Justice Sunshine also noted that the Appellate Division, Second Department, more recently held in Progressive Specialty Ins. Co. v. Alexis (90 A.D.3d 933, 934 N.Y.S.2d 719 [2nd Dept. 2011]) that disclosure in aid of arbitration pursuant to CPLR 3102(c) was properly denied where the petitioner failed to demonstrate that “extraordinary circumstances” existed that such that relief was absolutely necessary for the protection of rights.

On the other hand, Justice Sunshine noted that the C.S.S.A. had certain requirements. In his 2008 decision in Berg v. Berg, 20 Misc. 3d 1142(A), 873 N.Y.S.2d 231, he noted that it was well-settled that a child support arbitration award may be vacated on public policy grounds if it fails to comply with the C.S.S.A. and is not in the best interests of the children.

When calculating child support, there is a three-step statutory analysis that must be conducted and articulated. First combined parental income must be determined. Second, so much of the combined parental income up to to $136,000.00 must be multiplied by the applicable statutory child support percentage, with the resulting amount allocated between the parties according to their pro rata share of the combined parental income. Third, combined parental income in excess of the applicable statutory limit of $136,000.00 is to be considered.

Although the statutes do not specifically make the C.S.S.A. requirements applicable to arbitration awards, case law clearly establishes that an award of child support will be vacated if it is not in compliance with the C.S.S.A. In Berg, Justice Sunshine noted that although the arbitrators’ award there considered recited that the arbitrators “took into consideration the guidelines,” their award failed to discuss any factors considered or relied upon, or to articulate any rationale for the determination of the parties’ respective child support obligations. His vacatur of the award in Berg on this basis was ultimately upheld by the Second Department, 85 A.D.3d 952, 927 N.Y.S.2d 83 (2011).

In Weisz, Justice Sunshine held extraordinary circumstances existed to warrant the ordering of discovery. The Court was careful to attempt to limit the impact of its ruling, noting that the result was compelled by the statutory scheme of Domestic Relations Law 240([1-b) and the claim of a self-employed individual who provided a tax return showing an income of $-175,423.00.

It was this second factor that for Justice Sunshine created the extraordinary circumstance, as the underlying statute requires an exact three (3) step calculation and the reason for a deviation was required to be articulated in a written opinion, if applicable.

Accordingly the Court granted Ms.
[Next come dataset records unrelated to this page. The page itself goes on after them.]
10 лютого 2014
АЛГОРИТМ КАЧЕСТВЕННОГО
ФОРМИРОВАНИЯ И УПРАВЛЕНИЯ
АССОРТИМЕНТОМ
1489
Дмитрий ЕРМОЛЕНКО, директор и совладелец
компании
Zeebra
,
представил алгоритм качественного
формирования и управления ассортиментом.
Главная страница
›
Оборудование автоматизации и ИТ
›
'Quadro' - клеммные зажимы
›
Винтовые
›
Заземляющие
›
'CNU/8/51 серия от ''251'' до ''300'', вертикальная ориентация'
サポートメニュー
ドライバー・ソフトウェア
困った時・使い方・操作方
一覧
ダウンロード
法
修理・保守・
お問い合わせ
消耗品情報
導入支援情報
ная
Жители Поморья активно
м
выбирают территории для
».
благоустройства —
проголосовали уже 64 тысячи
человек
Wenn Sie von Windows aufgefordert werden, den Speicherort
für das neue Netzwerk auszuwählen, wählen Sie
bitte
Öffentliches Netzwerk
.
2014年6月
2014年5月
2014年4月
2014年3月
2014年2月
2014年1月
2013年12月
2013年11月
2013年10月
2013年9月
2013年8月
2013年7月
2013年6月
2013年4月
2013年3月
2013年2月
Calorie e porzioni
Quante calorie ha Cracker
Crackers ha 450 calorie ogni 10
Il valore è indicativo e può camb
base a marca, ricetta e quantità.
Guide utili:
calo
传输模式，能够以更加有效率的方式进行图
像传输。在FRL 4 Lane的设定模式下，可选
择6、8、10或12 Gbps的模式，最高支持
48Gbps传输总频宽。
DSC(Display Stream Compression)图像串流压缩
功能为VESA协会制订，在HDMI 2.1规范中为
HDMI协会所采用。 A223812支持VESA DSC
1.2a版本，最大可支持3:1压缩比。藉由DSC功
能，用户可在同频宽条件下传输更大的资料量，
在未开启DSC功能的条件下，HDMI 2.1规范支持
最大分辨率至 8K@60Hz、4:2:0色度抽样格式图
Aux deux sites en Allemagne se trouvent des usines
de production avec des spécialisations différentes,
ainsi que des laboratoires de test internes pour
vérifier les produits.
Weisz’s applicating to the extent of requiring the production of all federal, state and city tax returns, including any 1099, W-2 and K-1 for 2010 through 2012; checking and savings account statements for the years 2011 and 2012; copies of all financial statements, including balance sheets and operating statements of any corporation, business, proprietorship, partnership, professional practice, joint venture or syndicate of which the defendant was or is a shareholder, partner, participant, principal or member; and a verified affidavit of net worth in conformity with Domestic Relations Law section 236(B)(4).

Joel N. Yacoob, Esq., of Neuhaus & Yacoob, LLC, of Brooklyn, represented Ms. Weisz. Harvey S. Jacobs, of Brooklyn, represented Mr. Weisz.